REQUIRED TASKS =
• A. In the post about Hanukkah, how many nights does the holiday last?
• B. Repeat word for word the part of the Hanukkah post that begins at the words "The festival of" and stops after the words "temple in DC.".

STUDY TEXT =
The festival of lights started early this year
Last night was the first night of Hanukkah, the Jewish festival of lights. I saw a Washington Post article yesterday that talked about the “dark side of Hanukkah” but, just as Thanksgiving has a darker side, can’t we just focus on the positive for a minute?
When I was a kid, I learned about the holiday in school and immediately wanted to convert to Judaism. I mean, Christmas is one day. Hanukkah lasts eight nights! Eight nights of presents! What kid wouldn’t want that? I have since learned that it is hard to convert and I don’t have that kind of energy. A neighbor converted and she had to do a lot. Plus, I used to love bacon and still love shellfish. That’s kind of superficial but I am lazy and not at all religious. I used to go to s secular Buddhist temple in DC.
One thing I have noticed is how committed so many Jewish people are to helping others, preventing genocide and other mass atrocities and oppression. Jewish World Watch is very active in this space working to raise awareness of the plight of the Uyghurs and the Rohingya, among other projects. I think a lot of people only view how Muslims and Jews interact through the prism of Israel and the Arabs in the Middle East but it is more complicated than that. On World Holocaust Day, Jewish leaders in the UK took to the streets to protest China’s treatment of the Uyghurs. Wherever I look, it seems there are Jewish leaders speaking out for people who are being pressed or worse.
Maybe I am being simplistic but I heard a Jewish leader in New York City talk about how Hanukkah should be for everyone. That we should all be the light for each other. After so much darkness from the pandemic and all the hate that has reemerged in the world, can’t we use it now?

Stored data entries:
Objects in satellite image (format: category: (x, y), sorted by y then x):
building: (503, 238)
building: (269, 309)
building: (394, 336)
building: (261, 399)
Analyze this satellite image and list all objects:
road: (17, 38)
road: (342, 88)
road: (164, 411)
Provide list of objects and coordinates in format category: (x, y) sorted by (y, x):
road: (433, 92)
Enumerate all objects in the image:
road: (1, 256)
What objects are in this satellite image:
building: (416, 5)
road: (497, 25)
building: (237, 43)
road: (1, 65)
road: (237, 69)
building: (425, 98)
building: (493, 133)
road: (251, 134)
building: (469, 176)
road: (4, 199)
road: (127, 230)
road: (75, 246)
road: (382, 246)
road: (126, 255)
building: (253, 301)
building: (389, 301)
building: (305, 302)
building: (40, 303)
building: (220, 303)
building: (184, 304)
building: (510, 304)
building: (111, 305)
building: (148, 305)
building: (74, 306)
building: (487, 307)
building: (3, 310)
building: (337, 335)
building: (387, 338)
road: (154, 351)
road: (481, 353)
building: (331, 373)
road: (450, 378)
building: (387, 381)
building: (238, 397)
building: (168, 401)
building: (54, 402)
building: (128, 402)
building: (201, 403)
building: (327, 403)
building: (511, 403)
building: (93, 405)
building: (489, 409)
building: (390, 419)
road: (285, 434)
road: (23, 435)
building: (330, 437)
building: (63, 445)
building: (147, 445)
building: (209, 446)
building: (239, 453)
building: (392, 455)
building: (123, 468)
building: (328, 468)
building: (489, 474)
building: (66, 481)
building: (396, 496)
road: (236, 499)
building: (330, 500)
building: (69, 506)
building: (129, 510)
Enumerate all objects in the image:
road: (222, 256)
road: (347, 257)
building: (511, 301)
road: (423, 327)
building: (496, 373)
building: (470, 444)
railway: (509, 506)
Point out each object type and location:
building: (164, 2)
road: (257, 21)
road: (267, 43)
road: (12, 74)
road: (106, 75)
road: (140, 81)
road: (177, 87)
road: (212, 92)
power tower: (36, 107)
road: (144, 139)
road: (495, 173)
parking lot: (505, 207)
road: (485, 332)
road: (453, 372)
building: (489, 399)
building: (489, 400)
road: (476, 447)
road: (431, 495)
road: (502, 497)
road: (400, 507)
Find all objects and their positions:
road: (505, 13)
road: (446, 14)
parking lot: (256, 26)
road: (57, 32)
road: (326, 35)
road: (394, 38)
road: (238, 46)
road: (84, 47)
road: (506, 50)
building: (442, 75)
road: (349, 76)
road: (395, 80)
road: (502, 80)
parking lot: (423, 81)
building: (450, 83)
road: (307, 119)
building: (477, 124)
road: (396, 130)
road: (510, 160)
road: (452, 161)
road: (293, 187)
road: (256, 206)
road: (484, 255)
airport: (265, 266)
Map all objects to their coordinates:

ANSWERS GIVEN =
• A. Eight nights.

• B.
The festival of lights started early this year
Last night was the first night of Hanukkah, the Jewish festival of lights. I saw a Washington Post article yesterday that talked about the “dark side of Hanukkah” but, just as Thanksgiving has a darker side, can’t we just focus on the positive for a minute?
When I was a kid, I learned about the holiday in school and immediately wanted to convert to Judaism. I mean, Christmas is one day. Hanukkah lasts eight nights! Eight nights of presents! What kid wouldn’t want that? I have since learned that it is hard to convert and I don’t have that kind of energy. A neighbor converted and she had to do a lot. Plus, I used to love bacon and still love shellfish. That’s kind of superficial but I am lazy and not at all religious. I used to go to s secular Buddhist temple in DC.